Quote, without changes, everything in the records from the line containing "scientific name: Dasylirion graminifolium" down to the line containing "genus: Panicum", including both of those lines.

____

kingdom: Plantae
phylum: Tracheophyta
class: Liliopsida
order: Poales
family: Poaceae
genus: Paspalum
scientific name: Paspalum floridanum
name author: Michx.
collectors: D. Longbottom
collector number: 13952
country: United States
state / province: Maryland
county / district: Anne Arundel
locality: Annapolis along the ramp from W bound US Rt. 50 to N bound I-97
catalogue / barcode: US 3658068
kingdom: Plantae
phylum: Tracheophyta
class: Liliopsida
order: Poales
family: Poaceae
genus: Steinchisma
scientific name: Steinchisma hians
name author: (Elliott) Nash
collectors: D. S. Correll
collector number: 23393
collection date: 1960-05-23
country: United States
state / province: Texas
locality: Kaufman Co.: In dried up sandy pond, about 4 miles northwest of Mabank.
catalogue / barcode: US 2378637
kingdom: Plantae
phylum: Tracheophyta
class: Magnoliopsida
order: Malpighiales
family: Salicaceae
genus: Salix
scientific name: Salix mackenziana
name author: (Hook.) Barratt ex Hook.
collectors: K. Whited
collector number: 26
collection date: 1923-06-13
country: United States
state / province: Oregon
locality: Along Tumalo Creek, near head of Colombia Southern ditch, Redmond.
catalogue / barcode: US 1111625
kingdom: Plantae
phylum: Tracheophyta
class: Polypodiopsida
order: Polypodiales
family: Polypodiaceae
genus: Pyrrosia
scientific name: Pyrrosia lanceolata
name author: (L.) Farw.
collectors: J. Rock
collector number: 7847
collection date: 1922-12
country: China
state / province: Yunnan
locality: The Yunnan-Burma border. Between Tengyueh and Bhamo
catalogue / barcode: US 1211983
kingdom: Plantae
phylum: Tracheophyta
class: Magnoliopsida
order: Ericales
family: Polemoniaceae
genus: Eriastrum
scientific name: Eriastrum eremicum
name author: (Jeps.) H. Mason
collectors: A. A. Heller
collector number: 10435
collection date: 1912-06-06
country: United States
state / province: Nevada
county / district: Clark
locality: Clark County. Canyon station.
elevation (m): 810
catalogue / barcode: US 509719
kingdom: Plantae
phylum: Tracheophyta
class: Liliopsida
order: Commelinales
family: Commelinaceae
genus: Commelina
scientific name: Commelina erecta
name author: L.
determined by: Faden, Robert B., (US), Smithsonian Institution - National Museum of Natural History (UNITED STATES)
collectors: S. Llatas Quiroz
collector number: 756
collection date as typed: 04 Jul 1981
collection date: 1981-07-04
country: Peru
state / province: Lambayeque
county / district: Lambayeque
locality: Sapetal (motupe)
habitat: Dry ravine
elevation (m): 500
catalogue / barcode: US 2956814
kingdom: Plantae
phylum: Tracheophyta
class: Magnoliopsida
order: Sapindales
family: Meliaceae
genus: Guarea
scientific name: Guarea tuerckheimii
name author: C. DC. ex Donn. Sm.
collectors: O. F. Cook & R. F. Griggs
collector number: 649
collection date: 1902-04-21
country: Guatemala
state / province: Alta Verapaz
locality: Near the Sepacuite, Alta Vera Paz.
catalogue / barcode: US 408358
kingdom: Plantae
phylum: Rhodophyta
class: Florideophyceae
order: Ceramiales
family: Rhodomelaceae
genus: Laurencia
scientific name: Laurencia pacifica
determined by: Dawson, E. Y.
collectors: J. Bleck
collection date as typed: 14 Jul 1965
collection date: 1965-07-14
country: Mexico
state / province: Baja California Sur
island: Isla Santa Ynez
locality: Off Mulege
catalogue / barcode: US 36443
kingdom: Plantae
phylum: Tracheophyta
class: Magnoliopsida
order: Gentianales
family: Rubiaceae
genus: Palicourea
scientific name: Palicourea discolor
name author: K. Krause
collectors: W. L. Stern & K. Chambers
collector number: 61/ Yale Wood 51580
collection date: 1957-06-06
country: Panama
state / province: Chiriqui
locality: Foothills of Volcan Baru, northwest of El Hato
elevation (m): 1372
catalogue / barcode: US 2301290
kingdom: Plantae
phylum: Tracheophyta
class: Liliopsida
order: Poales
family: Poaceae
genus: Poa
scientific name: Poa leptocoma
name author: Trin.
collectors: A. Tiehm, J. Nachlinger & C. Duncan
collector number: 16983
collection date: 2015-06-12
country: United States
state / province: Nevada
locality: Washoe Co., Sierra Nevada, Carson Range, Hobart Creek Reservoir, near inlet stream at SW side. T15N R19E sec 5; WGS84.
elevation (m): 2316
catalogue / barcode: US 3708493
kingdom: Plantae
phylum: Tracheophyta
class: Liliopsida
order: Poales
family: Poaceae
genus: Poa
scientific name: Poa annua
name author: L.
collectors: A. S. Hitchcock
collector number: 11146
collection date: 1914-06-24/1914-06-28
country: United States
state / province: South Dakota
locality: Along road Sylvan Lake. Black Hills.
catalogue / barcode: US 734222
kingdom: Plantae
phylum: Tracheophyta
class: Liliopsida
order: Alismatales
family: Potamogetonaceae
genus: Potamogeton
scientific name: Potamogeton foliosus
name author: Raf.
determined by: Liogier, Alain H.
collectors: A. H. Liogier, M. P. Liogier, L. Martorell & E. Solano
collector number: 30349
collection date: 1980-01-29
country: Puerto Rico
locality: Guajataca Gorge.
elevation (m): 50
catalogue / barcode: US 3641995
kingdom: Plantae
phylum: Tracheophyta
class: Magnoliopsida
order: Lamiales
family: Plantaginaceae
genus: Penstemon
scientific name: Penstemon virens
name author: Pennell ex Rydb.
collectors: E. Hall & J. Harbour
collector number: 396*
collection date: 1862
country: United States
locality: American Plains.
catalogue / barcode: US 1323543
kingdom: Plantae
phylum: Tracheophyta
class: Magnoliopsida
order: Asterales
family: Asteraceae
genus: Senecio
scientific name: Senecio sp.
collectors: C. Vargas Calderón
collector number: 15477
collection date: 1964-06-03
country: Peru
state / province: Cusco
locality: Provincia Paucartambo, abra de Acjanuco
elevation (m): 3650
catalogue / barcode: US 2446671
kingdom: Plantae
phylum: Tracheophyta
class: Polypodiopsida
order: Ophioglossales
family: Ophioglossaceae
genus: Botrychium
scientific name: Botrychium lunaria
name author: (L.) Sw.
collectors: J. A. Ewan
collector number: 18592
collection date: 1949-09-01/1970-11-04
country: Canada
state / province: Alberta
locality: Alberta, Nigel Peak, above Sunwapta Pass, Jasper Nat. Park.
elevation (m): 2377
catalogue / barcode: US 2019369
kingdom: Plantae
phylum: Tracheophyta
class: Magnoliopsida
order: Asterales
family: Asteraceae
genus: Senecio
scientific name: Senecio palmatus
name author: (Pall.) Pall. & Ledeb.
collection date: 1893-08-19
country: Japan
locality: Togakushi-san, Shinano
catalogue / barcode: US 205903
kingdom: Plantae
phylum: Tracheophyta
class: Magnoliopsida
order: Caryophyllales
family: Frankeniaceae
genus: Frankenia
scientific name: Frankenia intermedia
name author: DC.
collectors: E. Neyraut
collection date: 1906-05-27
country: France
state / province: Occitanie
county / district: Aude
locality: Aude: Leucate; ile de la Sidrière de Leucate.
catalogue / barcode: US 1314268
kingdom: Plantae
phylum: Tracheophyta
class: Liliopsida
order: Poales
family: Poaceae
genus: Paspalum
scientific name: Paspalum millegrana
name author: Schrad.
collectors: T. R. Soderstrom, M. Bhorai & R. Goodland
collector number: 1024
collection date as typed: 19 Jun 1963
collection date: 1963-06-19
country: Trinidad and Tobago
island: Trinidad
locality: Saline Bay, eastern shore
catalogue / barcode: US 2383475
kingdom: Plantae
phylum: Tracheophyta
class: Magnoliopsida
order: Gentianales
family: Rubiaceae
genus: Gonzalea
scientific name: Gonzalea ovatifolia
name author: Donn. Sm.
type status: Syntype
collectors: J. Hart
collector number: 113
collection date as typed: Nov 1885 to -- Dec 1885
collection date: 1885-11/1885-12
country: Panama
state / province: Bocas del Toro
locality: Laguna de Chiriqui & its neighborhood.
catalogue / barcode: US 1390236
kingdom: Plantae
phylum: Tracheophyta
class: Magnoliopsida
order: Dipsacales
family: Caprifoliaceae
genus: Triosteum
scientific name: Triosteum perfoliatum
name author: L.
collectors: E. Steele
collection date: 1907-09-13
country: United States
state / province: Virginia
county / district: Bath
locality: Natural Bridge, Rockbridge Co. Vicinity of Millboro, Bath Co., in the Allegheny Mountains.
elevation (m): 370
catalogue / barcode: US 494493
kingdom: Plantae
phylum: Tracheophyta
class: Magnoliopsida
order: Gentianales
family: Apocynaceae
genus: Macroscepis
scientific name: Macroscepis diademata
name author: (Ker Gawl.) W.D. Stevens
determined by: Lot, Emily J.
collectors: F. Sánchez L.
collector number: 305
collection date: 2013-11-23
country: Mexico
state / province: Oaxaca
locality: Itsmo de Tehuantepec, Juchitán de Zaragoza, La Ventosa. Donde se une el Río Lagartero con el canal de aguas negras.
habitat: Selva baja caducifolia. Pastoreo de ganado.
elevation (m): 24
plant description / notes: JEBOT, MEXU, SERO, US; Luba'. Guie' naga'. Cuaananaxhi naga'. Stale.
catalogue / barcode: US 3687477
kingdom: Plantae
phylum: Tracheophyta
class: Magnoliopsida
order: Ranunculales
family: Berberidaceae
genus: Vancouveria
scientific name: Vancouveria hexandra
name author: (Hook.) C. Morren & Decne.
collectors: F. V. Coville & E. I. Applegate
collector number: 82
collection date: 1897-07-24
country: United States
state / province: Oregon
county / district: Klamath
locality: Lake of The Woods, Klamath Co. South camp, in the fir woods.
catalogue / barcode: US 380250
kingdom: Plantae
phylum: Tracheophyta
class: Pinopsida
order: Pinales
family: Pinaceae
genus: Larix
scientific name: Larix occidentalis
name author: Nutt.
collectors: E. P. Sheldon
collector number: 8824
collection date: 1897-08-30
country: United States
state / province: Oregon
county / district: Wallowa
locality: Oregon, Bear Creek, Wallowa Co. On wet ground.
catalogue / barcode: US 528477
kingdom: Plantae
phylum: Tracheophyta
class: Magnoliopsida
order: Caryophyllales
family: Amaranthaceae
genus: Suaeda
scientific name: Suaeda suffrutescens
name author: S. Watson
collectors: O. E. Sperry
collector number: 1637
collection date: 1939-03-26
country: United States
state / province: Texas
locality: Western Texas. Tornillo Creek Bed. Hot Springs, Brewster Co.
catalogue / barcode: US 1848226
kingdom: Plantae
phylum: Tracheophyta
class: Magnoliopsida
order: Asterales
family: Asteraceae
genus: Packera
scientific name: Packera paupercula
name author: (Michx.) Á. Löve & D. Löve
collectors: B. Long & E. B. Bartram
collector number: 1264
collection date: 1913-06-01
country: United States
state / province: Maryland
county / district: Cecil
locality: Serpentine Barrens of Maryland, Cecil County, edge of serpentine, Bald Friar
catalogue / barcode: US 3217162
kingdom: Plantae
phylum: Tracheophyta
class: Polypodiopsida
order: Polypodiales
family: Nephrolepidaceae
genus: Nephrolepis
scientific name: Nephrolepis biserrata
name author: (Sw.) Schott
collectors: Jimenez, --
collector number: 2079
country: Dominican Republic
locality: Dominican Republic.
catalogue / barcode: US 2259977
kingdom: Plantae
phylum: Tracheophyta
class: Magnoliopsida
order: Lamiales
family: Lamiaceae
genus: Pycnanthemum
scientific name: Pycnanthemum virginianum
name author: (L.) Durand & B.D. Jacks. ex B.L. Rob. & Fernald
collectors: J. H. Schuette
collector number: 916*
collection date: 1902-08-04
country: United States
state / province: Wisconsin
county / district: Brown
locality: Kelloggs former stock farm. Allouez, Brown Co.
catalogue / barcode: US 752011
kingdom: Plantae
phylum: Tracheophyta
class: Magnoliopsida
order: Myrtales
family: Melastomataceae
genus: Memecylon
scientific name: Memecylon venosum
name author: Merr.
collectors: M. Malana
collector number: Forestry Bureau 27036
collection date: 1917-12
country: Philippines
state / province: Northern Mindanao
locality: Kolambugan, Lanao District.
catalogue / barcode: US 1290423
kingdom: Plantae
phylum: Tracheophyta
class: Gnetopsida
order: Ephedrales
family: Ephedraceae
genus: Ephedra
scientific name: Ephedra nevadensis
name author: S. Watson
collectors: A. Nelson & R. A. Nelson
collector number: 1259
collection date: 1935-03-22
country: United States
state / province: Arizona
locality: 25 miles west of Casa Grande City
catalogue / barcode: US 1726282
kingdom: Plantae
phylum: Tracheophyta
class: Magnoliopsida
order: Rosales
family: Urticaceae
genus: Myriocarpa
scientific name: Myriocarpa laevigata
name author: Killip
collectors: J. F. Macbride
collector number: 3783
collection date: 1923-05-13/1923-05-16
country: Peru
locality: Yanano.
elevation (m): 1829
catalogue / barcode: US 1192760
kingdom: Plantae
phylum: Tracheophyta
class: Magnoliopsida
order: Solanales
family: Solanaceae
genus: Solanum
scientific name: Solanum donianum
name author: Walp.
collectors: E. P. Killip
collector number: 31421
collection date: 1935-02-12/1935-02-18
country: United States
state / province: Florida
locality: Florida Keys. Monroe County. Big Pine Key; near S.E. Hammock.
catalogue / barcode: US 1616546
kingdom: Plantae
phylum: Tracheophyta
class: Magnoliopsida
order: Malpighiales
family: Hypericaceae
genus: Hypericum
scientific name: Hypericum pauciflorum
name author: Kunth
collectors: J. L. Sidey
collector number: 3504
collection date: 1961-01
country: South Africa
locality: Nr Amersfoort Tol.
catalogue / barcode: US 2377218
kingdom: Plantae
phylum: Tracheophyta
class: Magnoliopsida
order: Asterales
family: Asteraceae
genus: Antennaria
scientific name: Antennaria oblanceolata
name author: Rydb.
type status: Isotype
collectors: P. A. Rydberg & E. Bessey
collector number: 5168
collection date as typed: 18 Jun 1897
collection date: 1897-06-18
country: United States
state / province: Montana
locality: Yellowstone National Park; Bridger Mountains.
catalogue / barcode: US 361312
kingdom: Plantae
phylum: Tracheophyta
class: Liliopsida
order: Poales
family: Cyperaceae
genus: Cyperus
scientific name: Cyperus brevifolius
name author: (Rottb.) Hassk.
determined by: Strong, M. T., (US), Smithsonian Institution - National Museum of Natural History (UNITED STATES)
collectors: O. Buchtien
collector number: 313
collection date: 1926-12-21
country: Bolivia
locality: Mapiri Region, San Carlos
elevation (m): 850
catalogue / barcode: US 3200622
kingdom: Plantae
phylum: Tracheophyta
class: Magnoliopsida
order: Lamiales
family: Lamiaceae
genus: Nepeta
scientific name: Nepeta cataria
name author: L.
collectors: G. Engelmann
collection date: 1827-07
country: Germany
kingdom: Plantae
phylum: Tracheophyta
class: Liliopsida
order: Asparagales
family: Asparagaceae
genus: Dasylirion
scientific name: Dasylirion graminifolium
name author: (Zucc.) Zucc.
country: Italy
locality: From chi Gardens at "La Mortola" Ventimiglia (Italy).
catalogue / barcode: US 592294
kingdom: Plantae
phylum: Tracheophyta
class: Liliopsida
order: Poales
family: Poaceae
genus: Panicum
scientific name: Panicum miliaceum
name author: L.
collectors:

____

* _Exercise response_:
scientific name: Dasylirion graminifolium
name author: (Zucc.) Zucc.
country: Italy
locality: From chi Gardens at "La Mortola" Ventimiglia (Italy).
catalogue / barcode: US 592294
kingdom: Plantae
phylum: Tracheophyta
class: Liliopsida
order: Poales
family: Poaceae
genus: Panicum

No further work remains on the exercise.